$47,250
Estimate: $40,000 - $60,000
Auction: November 17, 2021 11:00:00 AM EDT
Signed bottom right, oil on canvas.
Executed c. 1910.
Provenance
Galerie Apesteguy, Paris.
Private Collection, Atlanta, Georgia.
"Impressionist and Modern Art, Part II," Sotheby's, New York, May 14, 1997, Lot 179.
Property from a Private Philadelphia Collection.
Note
We wish to thank Le Comité Guillaumin (Dominique Fabiani, Stéphanie Chardeau-Botteri, Jacques de la Béraudière) for confirming the authenticity of the present lot. The painting will be included in the second Volume of the Catalogue Raisonné of the work of Armand Guillaumin, and accompanied by a Certificate of Authenticity dated October 20, 2021.
La Roche de l’Echo was painted in Crozant, located in the Creuse region, central France, and was a subject that Armand Guillaumin revisited in his oils on numerous occasions. As in the present work, most of the Crozant paintings feature La Roche in the center left of the composition, accentuated by a bright, rich color palette – a harbinger of Fauvism. Guillaumin was, in fact, the leader of the so-called École de Crozant, a group of artists who depicted landscapes in the Creuse region. Importantly, he was also a founding member of the Impressionist movement – along with being its longest surviving member – and is credited with organizing the inaugural 1874 Impressionist exhibition. From the 1870s through the 1880s, he went on to exhibit his work in six Impressionist exhibitions, as well as at the Salon des Refusés. Guillaumin was also a close friend of Paul Cézanne and Vincent van Gogh, with whom he had in common paintings featuring bold coloration combined with painterly brushwork, as in the present lot.
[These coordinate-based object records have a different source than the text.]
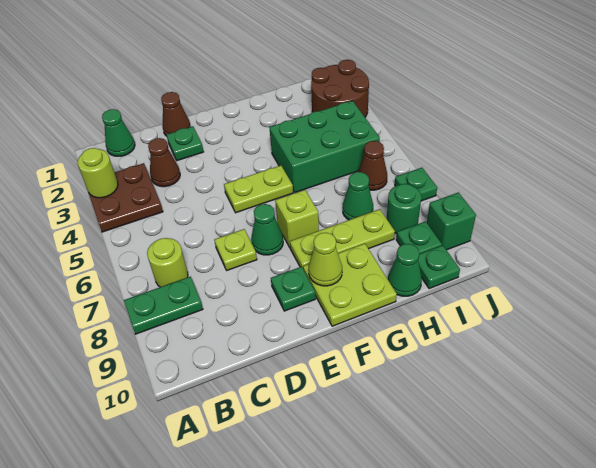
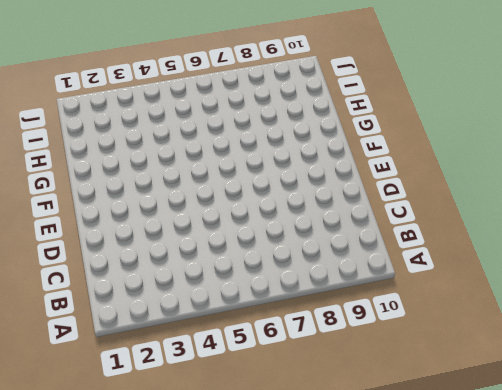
none -> brown plate A3:B4 level 1
none -> green plate A8:B8 level 1
none -> green cone B1 level 1

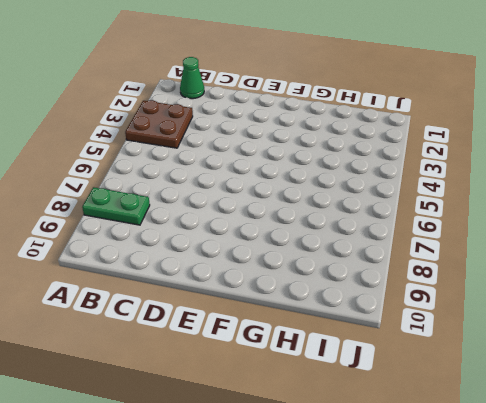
none -> lime round brick B7 level 1
none -> brown cone C3 level 1
none -> brown cone D1 level 1

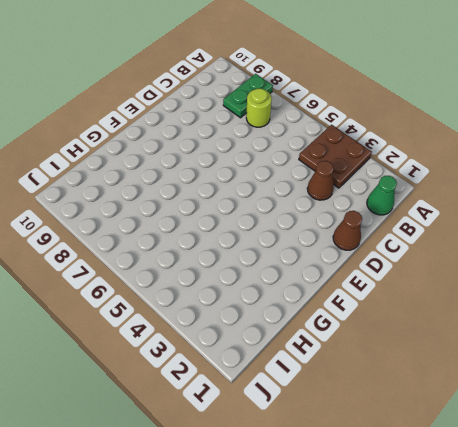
none -> green plate D2 level 1
none -> lime plate D7 level 1
none -> lime plate E5:F5 level 1

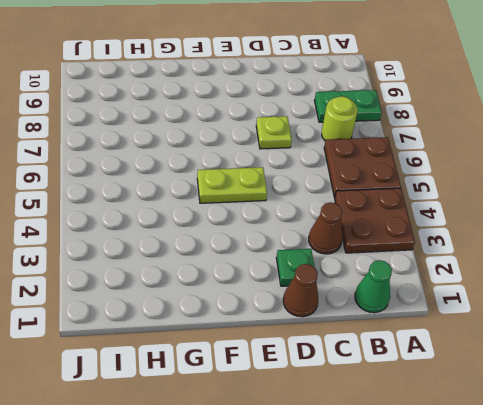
brown plate A5:B6 level 1 -> none
none -> green cone E7 level 1
none -> green plate E9 level 1
none -> lime brick F7 level 1

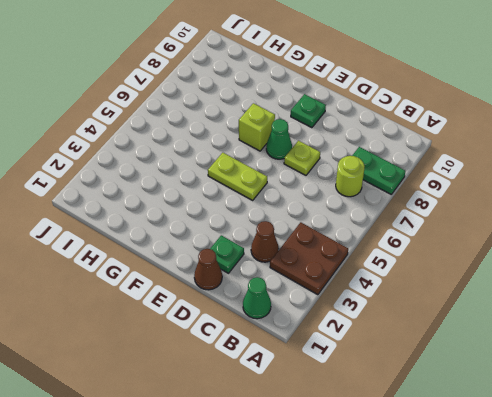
none -> lime plate F8:H8 level 1
none -> lime plate F9:G10 level 1
none -> green brick G4:I5 level 1

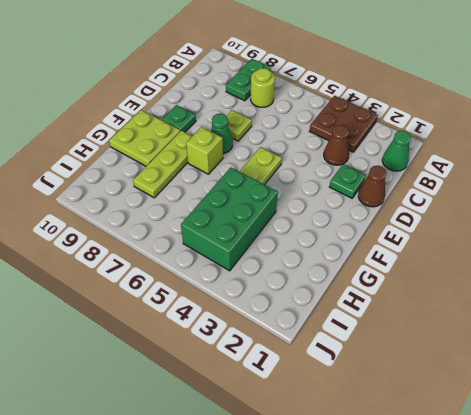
none -> green cone H7 level 1
none -> green cone H10 level 1
none -> brown round brick I2:J3 level 1

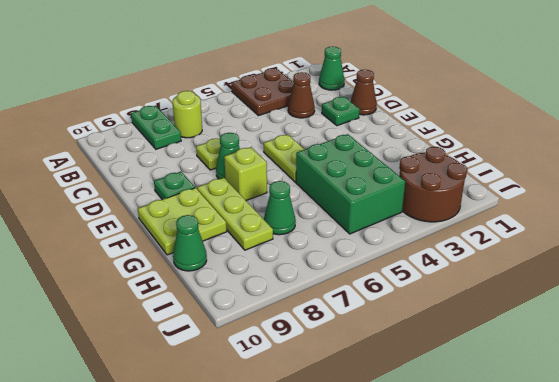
none -> brown cone I6 level 1
none -> green round brick I8 level 1
none -> green plate I9 level 1

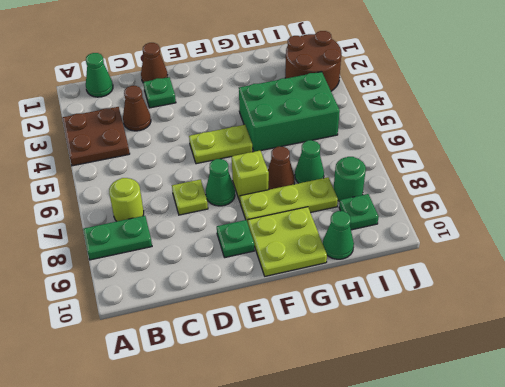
brown cone G7 level 1 -> brown cone I6 level 1
none -> green plate I10 level 1
none -> green plate J7 level 1
none -> green brick J9 level 1

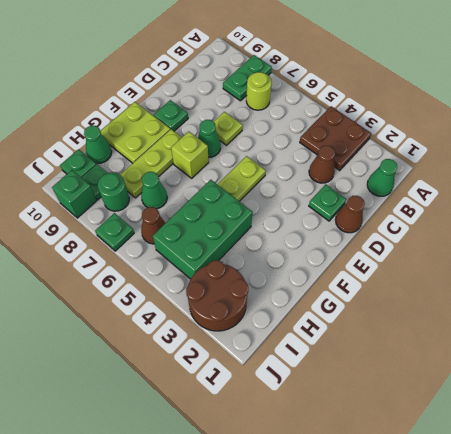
none -> lime round brick A3 level 2
none -> lime cone F9 level 2

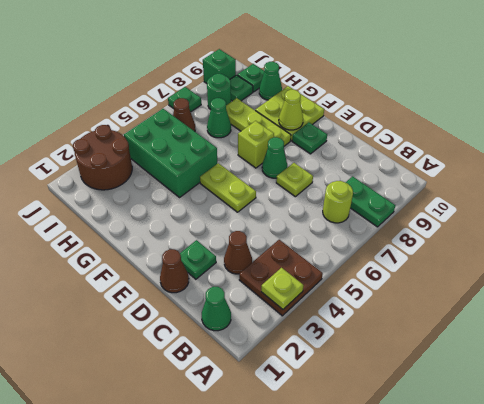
lime plate A3 level 2 -> lime round brick A3 level 2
Guillaumin was not the only Impressionist painter to paint in the Creuse region. Monet in fact executed several canvases in Fresselines, where he developed the first of his “series” experimentations. While Monet's canvases are more austere and show a wild, often stormy aspect of the region, Guillaumin's rendition of the Creuse is always more picturesque, joyful and pastoral. He often painted the same locale, but always introducing a different element within his compositions, unlike his counterpart Monet. In the present painting, for example, the view is a bit broader than in other canvases, with a full-on depiction of La Roche (The Rock) at center left. What remained consistent through his landscapes in Crozant was a lack of any human life and presence, as if the landscape was enough, contrary to his cityscapes.
Both Monet and Guillaumin were equally fascinated by the region though, as it represented to them the purest form of Nature, an area where modernity, progress and industrialization had not yet invaded (similar to Gauguin's affinity for Brittany and Tahiti). It attracted Guillaumin so much that he decided to establish himself permanently in the region after first exploring it in 1893, and eventually found himself at the head of a colony of artists, once again similar to Gauguin in Pont-Aven. He loved the area because of the dramatic, isolated views and the contrasting colors the landscape offered, as exemplified here by the fauve-like colors (orange was Guillaumin's favorite color, which he would never mix with others). He employs a bold and modern color palette to show how an old, deserted and picturesque landscape can in fact be the main source of inspiration, the main revelation for “a new way of painting.”